Heart fluttering in her throat, she clenched the pistol. Across from her, the shadow of a man and horse danced in front of her, blocking her way. She could dart into the bushes lining the path, but sensed the rider would only follow her into the underbrush where they would be totally out of sight. The moment seemed an eternity as Meredith struggled to see beyond the hat pulled low over the rider's eyes.
“Let me pass.” Her voice was low but her intention firm. The man who sat across from her was in for a gruesome surprise if he did not move. Anger bubbled up, cutting off reason and fear. She was prepared to take aim and fire, to inhale the familiar scent of sulfur layering the air. There would be no hesitation. Rowena and Julia—the names were all she needed, drawing upon all the years when her life was filled with just one issue—protecting her two wards. She envisioned the man pinned beneath her horse's hooves, either dead or limp with terror.
Wrath welled up within her, filling her to her fingertips, as perversely reassuring as a battalion at her back. The horseman sat straighter, still as a statue, seeming to stare through her, daring her to what? Her mind whirled with possibilities, one more ghastly than the next. Her finger curled around the trigger of her pistol, the sound of her movement muffled even in the dead quiet of the late afternoon, severed only by the unmistakable tempo of another rider coming her way.

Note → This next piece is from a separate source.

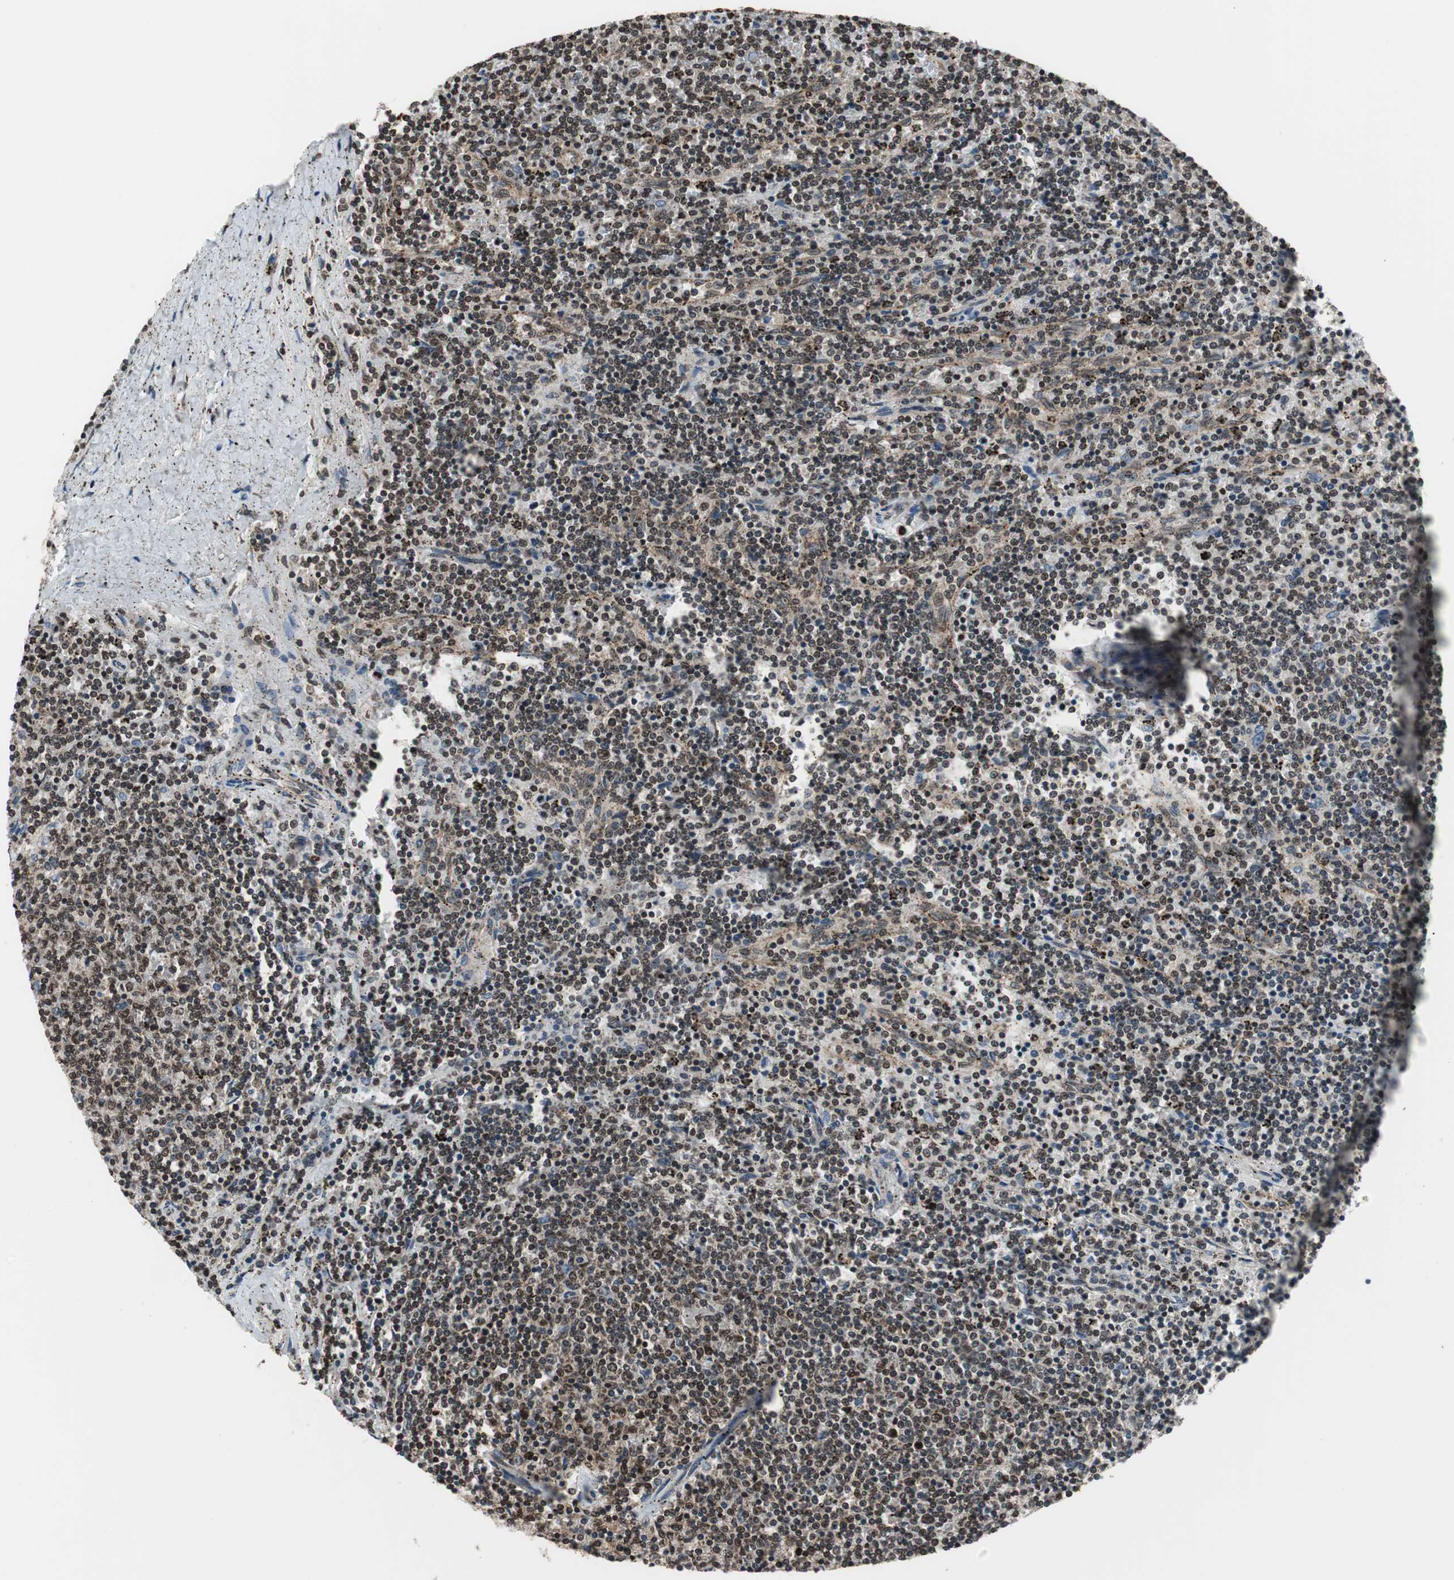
{"staining": {"intensity": "negative", "quantity": "none", "location": "none"}, "tissue": "lymphoma", "cell_type": "Tumor cells", "image_type": "cancer", "snomed": [{"axis": "morphology", "description": "Malignant lymphoma, non-Hodgkin's type, Low grade"}, {"axis": "topography", "description": "Spleen"}], "caption": "Low-grade malignant lymphoma, non-Hodgkin's type stained for a protein using immunohistochemistry (IHC) reveals no positivity tumor cells.", "gene": "RFC1", "patient": {"sex": "female", "age": 50}}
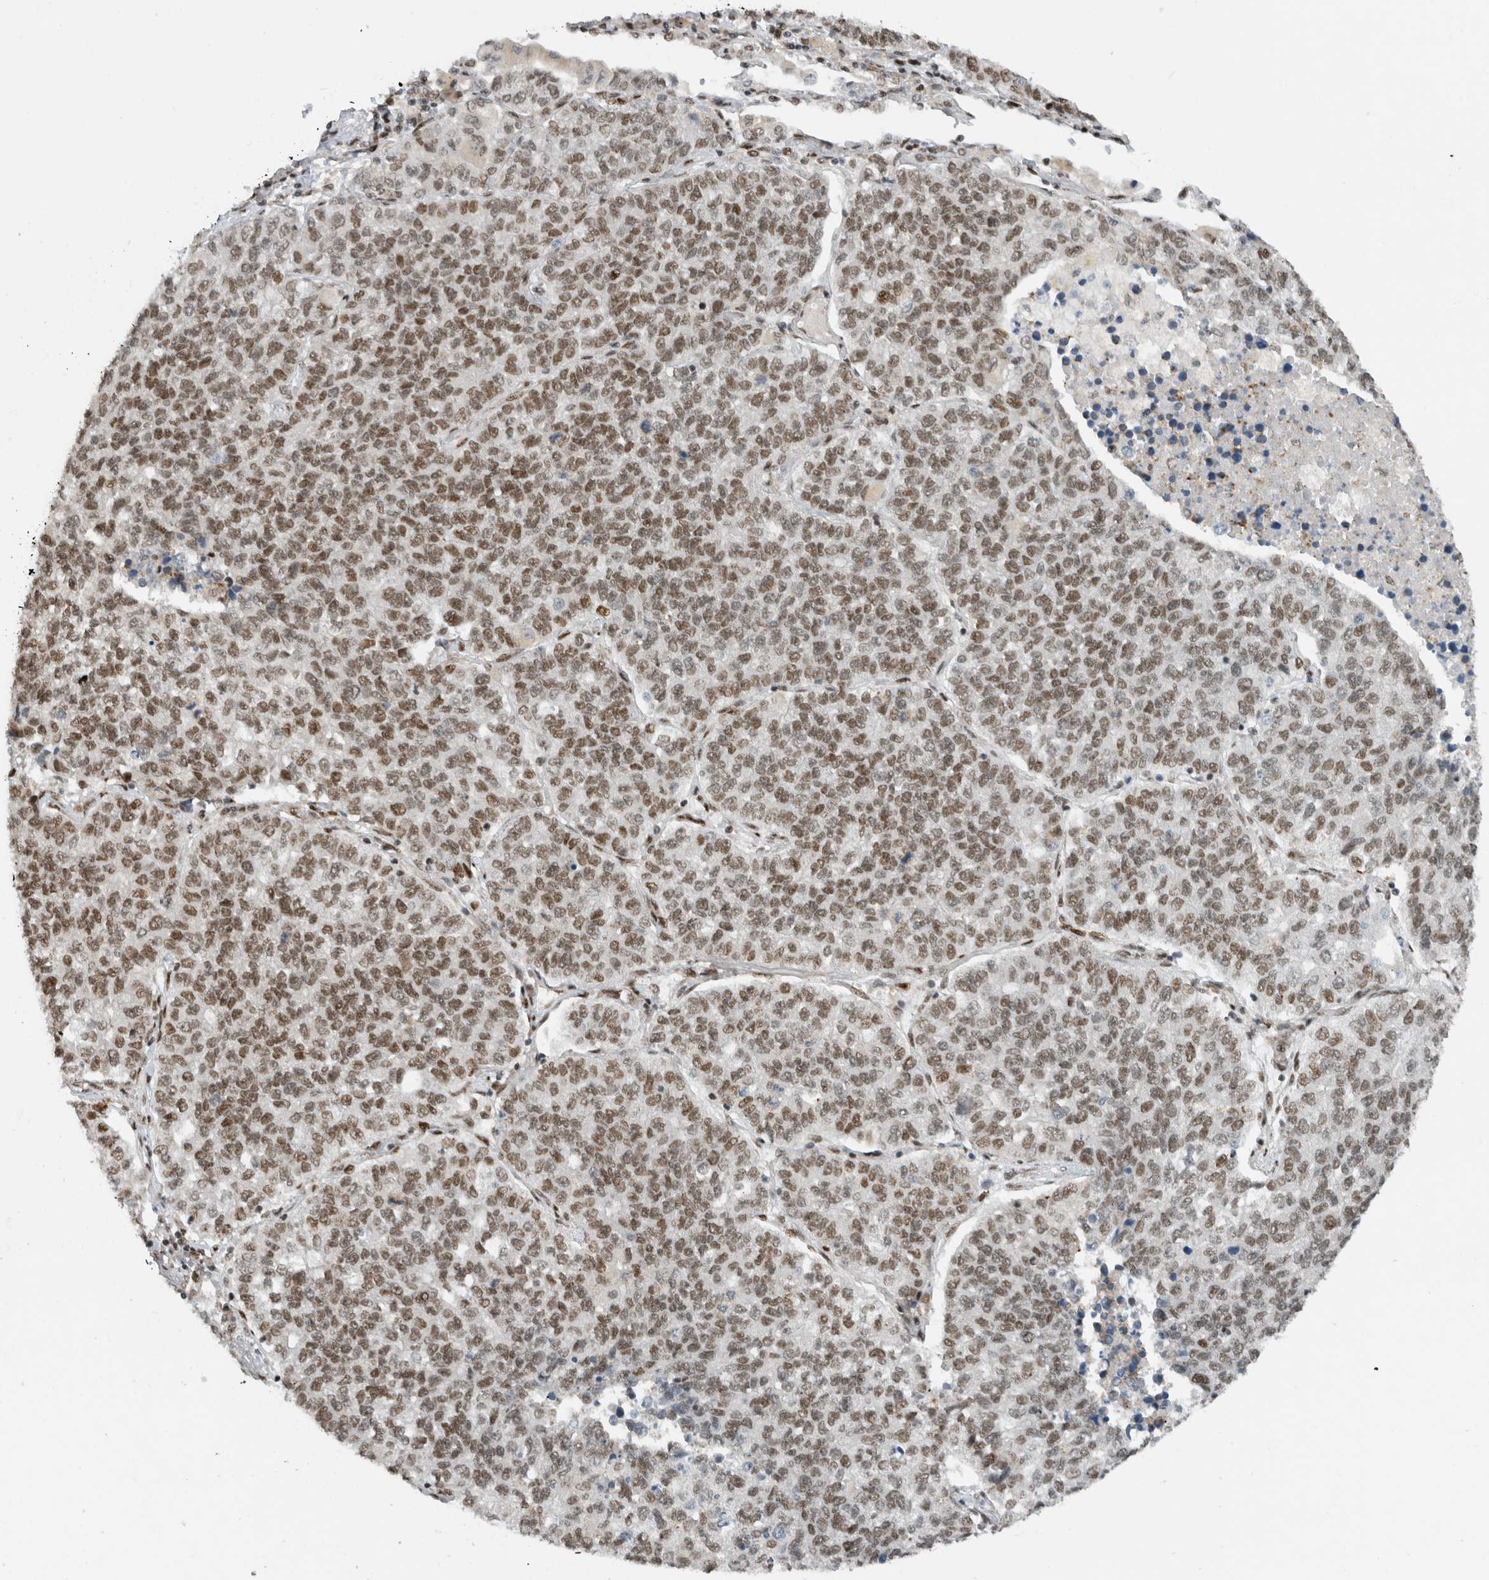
{"staining": {"intensity": "moderate", "quantity": ">75%", "location": "nuclear"}, "tissue": "lung cancer", "cell_type": "Tumor cells", "image_type": "cancer", "snomed": [{"axis": "morphology", "description": "Adenocarcinoma, NOS"}, {"axis": "topography", "description": "Lung"}], "caption": "There is medium levels of moderate nuclear positivity in tumor cells of lung cancer, as demonstrated by immunohistochemical staining (brown color).", "gene": "HNRNPR", "patient": {"sex": "male", "age": 49}}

This could be good or bad, she told herself, swallowing hard. Suddenly, the rider blocking her path spun his horse round and sped past her, greatcoat flapping behind him. A gust of cold wind kicked up, its dance gathering the dried twigs and leaves of autumn in its wake.
“Are you quite all right, madam?” a pleasant but concerned voice inquired. A man in a brown wool muffler, blond hair plastered to his head from the damp, reined in his mount.
Meredith released the hammer of her pistol. Dear God, had she imagined it all? Danger where none existed? “Yes, quite all right, sir. Thank you.” Her voice surprised her with its steadiness when she felt as though she was slowly going mad. “Nothing untoward has occurred,” she reassured him, forcing her pulse to slow.
“My intent was not to interfere, and if I did, my heartfelt apologies.” Drawing up before her, he extended his hand. A smile lit the eyes in a thin, ascetic face. “Allow me the pleasure of an introduction. Hector Hamilton, humbly at your service.”
“Lady Woolcott.” Meredith took his hand. “How kind you are, Mr. Hamilton, to have stopped to ensure that all was well.”
Behind his spectacles, his eyes were uneasy, looking up the path where the rider had disappeared. “Absolutely no thanks necessary. A pleasure, Lady Woolcott. But to be out on an afternoon such as this. You are an intrepid equestrian, to be sure.”
“As are you, Mr. Hamilton,” Meredith said unsteadily as she pushed back her hood to give it a good shake, sending small rivers of moisture to the ground.
Mr. Hamilton's thin cheeks flushed. “Certainly not. I must confess my pursuits rarely take me out of doors. I merely sought to clear my head, having been imprisoned far too long in my study.” When she looked enquiringly, he added, “I am down from Cambridge, you see, but alas never far from my work.”